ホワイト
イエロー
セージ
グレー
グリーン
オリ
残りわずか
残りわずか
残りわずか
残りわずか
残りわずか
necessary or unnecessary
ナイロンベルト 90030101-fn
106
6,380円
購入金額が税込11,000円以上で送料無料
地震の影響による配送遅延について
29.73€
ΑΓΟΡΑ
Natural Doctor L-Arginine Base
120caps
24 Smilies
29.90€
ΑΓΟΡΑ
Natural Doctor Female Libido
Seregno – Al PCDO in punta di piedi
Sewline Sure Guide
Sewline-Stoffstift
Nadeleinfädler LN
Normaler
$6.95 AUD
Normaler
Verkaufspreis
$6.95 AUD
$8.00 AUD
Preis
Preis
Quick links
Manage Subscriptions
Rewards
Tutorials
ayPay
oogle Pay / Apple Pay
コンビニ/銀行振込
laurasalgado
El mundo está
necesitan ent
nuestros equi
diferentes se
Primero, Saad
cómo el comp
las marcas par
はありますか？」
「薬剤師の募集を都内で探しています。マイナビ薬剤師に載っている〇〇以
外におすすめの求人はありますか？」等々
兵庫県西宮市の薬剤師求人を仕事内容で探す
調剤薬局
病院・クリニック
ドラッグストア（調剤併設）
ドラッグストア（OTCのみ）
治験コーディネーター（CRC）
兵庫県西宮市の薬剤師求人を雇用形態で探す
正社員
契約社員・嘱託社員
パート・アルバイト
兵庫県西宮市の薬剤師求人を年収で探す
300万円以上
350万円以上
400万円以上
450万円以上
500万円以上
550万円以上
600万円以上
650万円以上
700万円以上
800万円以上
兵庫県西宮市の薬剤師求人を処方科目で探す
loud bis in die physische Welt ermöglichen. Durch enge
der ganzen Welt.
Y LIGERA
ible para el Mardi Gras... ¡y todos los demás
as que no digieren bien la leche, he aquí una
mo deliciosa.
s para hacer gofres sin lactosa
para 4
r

[Work required]:
Quote every line of the data above exactly, keeping the original order.

[Result]:
ホワイト
イエロー
セージ
グレー
グリーン
オリ
残りわずか
残りわずか
残りわずか
残りわずか
残りわずか
necessary or unnecessary
ナイロンベルト 90030101-fn
106
6,380円
購入金額が税込11,000円以上で送料無料
地震の影響による配送遅延について
29.73€
ΑΓΟΡΑ
Natural Doctor L-Arginine Base
120caps
24 Smilies
29.90€
ΑΓΟΡΑ
Natural Doctor Female Libido
Seregno – Al PCDO in punta di piedi
Sewline Sure Guide
Sewline-Stoffstift
Nadeleinfädler LN
Normaler
$6.95 AUD
Normaler
Verkaufspreis
$6.95 AUD
$8.00 AUD
Preis
Preis
Quick links
Manage Subscriptions
Rewards
Tutorials
ayPay
oogle Pay / Apple Pay
コンビニ/銀行振込
laurasalgado
El mundo está
necesitan ent
nuestros equi
diferentes se
Primero, Saad
cómo el comp
las marcas par
はありますか？」
「薬剤師の募集を都内で探しています。マイナビ薬剤師に載っている〇〇以
外におすすめの求人はありますか？」等々
兵庫県西宮市の薬剤師求人を仕事内容で探す
調剤薬局
病院・クリニック
ドラッグストア（調剤併設）
ドラッグストア（OTCのみ）
治験コーディネーター（CRC）
兵庫県西宮市の薬剤師求人を雇用形態で探す
正社員
契約社員・嘱託社員
パート・アルバイト
兵庫県西宮市の薬剤師求人を年収で探す
300万円以上
350万円以上
400万円以上
450万円以上
500万円以上
550万円以上
600万円以上
650万円以上
700万円以上
800万円以上
兵庫県西宮市の薬剤師求人を処方科目で探す
loud bis in die physische Welt ermöglichen. Durch enge
der ganzen Welt.
Y LIGERA
ible para el Mardi Gras... ¡y todos los demás
as que no digieren bien la leche, he aquí una
mo deliciosa.
s para hacer gofres sin lactosa
para 4
r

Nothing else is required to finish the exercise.